Can you copy out, word for word, the stretch of the data from the line containing "To the nearest" through the end of the data?

*** Begin section ***

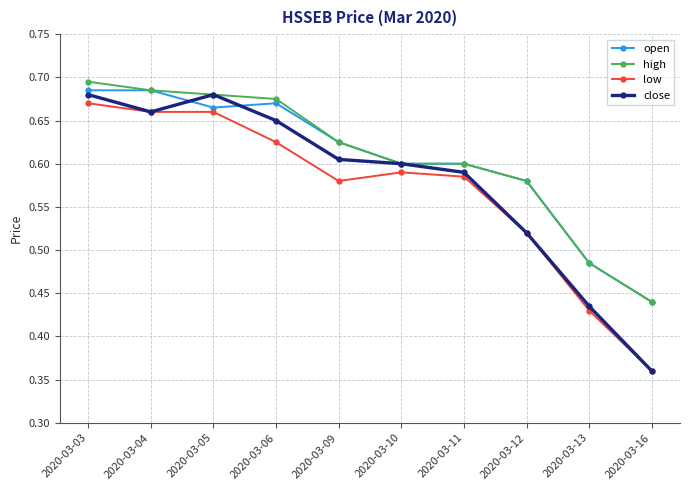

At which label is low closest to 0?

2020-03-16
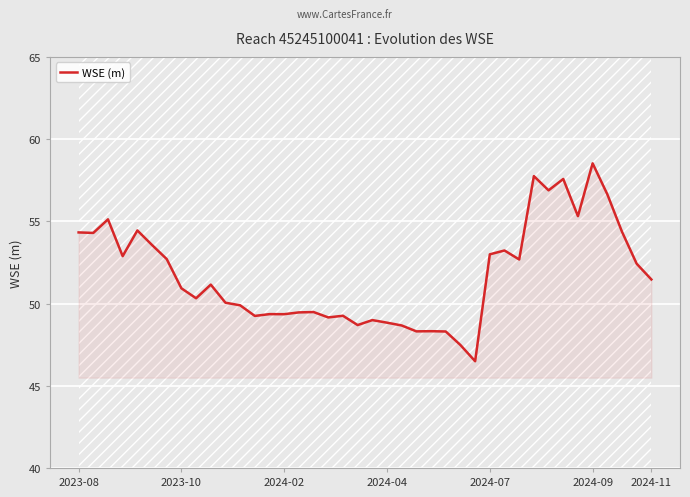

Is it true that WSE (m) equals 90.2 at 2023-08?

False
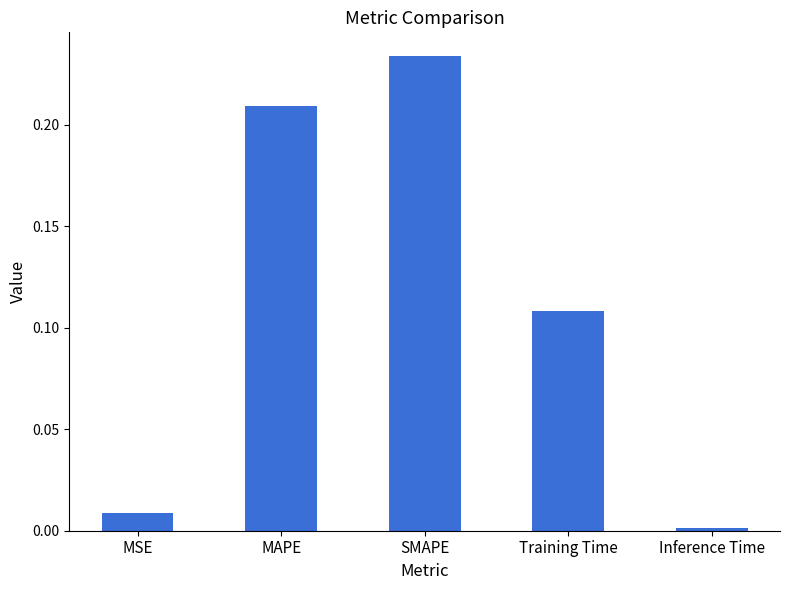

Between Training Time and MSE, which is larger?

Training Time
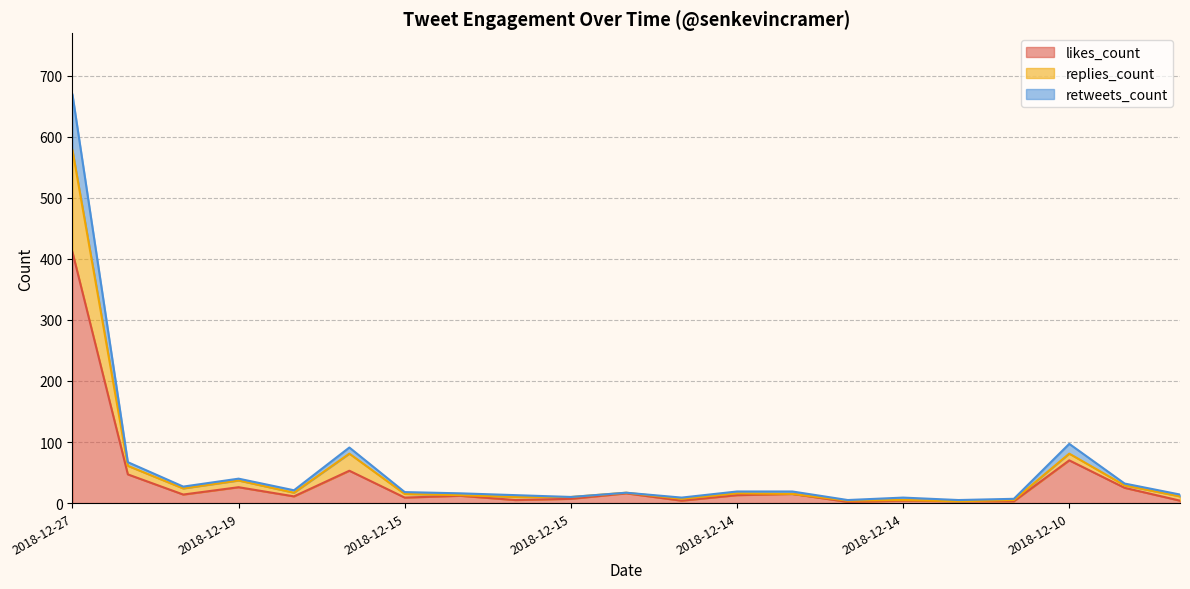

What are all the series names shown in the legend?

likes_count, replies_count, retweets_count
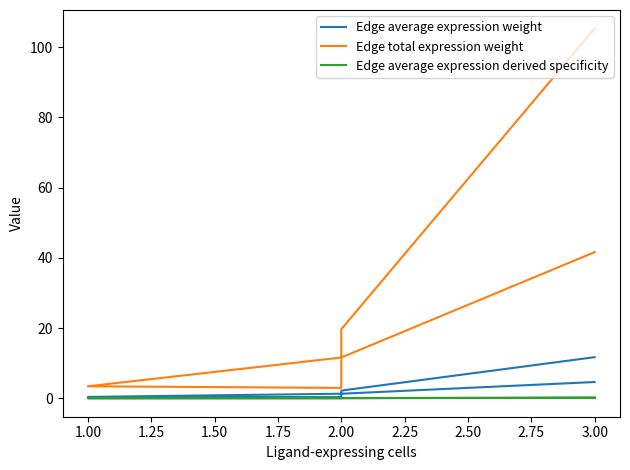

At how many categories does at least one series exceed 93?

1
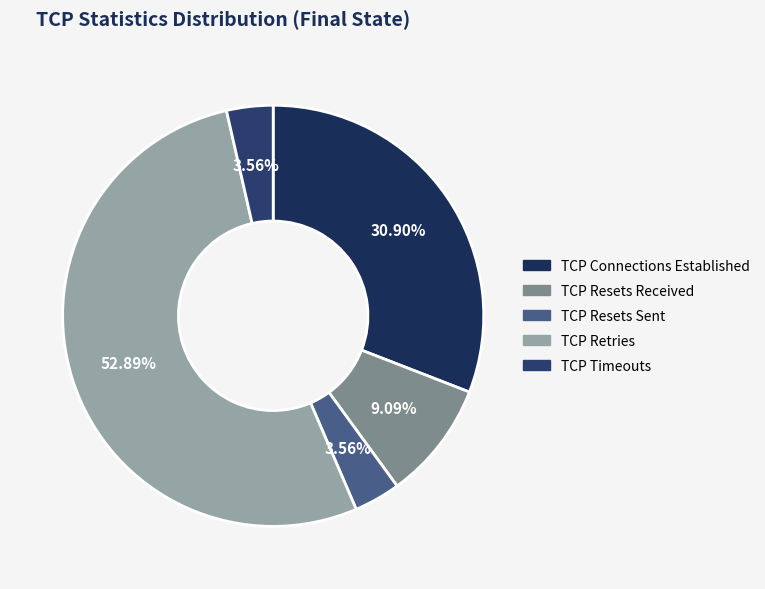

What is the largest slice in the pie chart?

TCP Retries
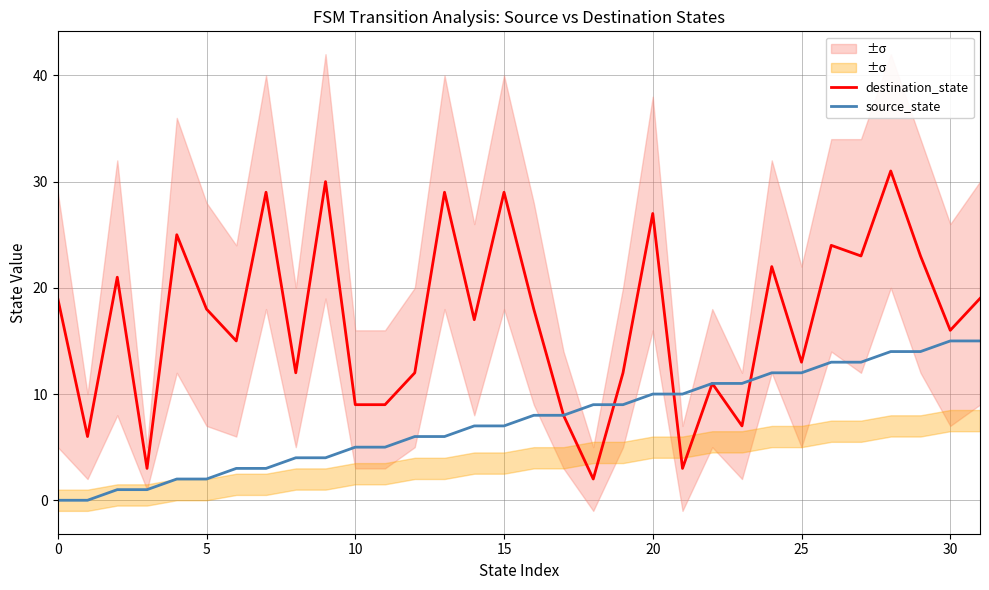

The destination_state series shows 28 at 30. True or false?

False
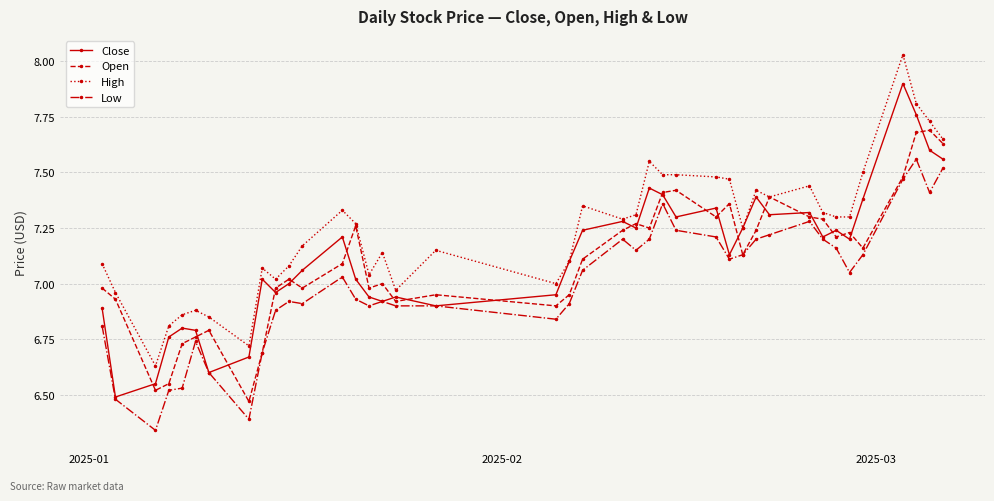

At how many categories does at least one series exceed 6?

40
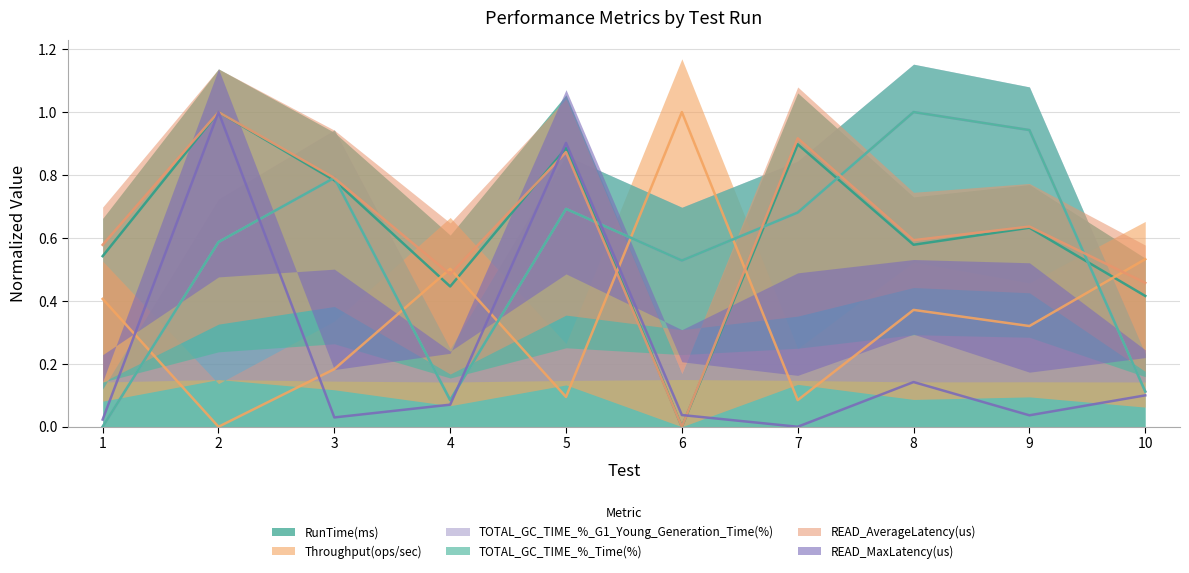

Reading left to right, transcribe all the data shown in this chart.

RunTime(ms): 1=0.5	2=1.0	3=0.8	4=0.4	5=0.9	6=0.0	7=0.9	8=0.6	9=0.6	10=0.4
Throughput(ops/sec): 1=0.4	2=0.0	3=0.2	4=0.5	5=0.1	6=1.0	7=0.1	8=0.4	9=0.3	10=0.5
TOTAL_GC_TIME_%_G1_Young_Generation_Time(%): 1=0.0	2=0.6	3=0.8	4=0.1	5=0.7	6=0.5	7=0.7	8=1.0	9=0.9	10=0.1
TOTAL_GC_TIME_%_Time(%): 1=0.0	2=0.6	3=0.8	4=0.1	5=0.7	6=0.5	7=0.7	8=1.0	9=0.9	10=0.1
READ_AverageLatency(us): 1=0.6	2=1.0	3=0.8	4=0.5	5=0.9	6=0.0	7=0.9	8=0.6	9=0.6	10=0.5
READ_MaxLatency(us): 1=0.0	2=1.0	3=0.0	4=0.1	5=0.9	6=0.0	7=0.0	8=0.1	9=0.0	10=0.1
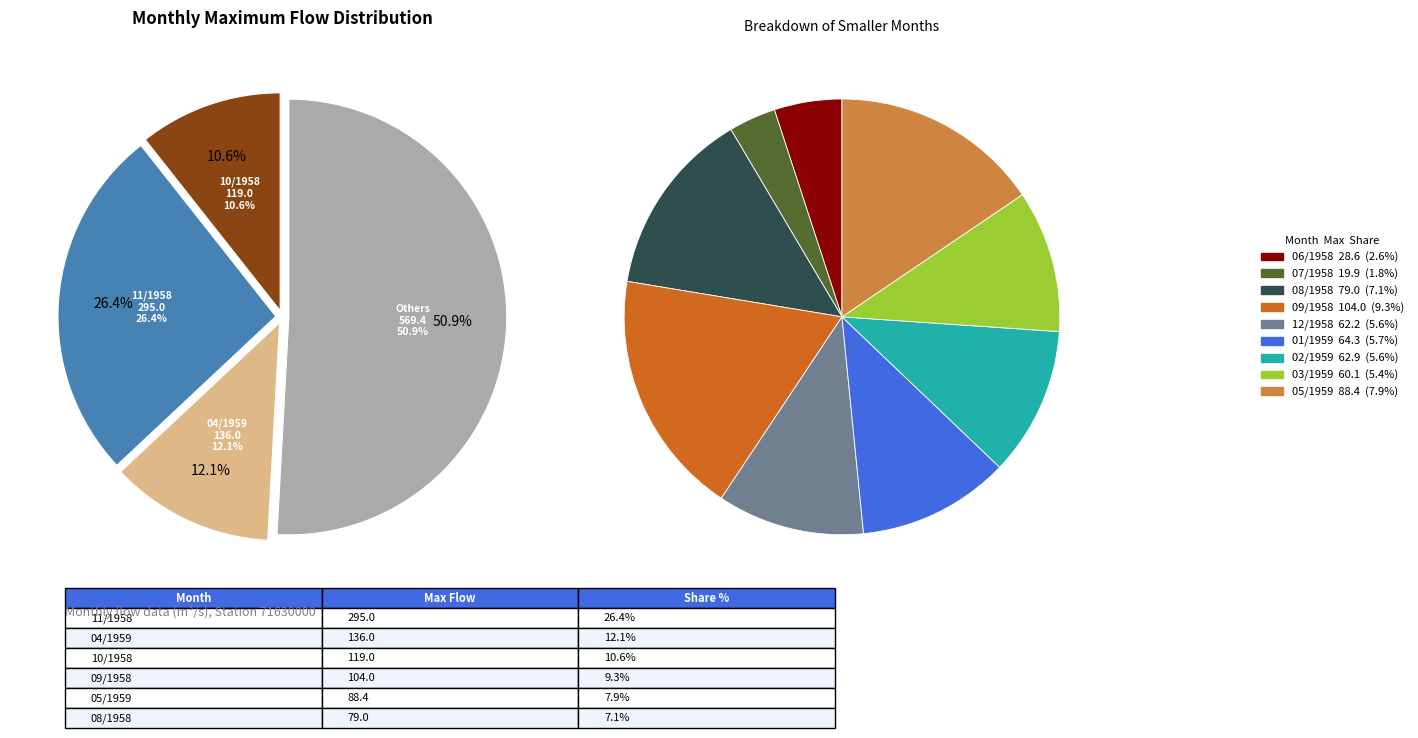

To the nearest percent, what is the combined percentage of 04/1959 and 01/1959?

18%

*** End section ***

◆ Response for this exercise ◆
To the nearest percent, what is the combined percentage of 04/1959 and 01/1959?

18%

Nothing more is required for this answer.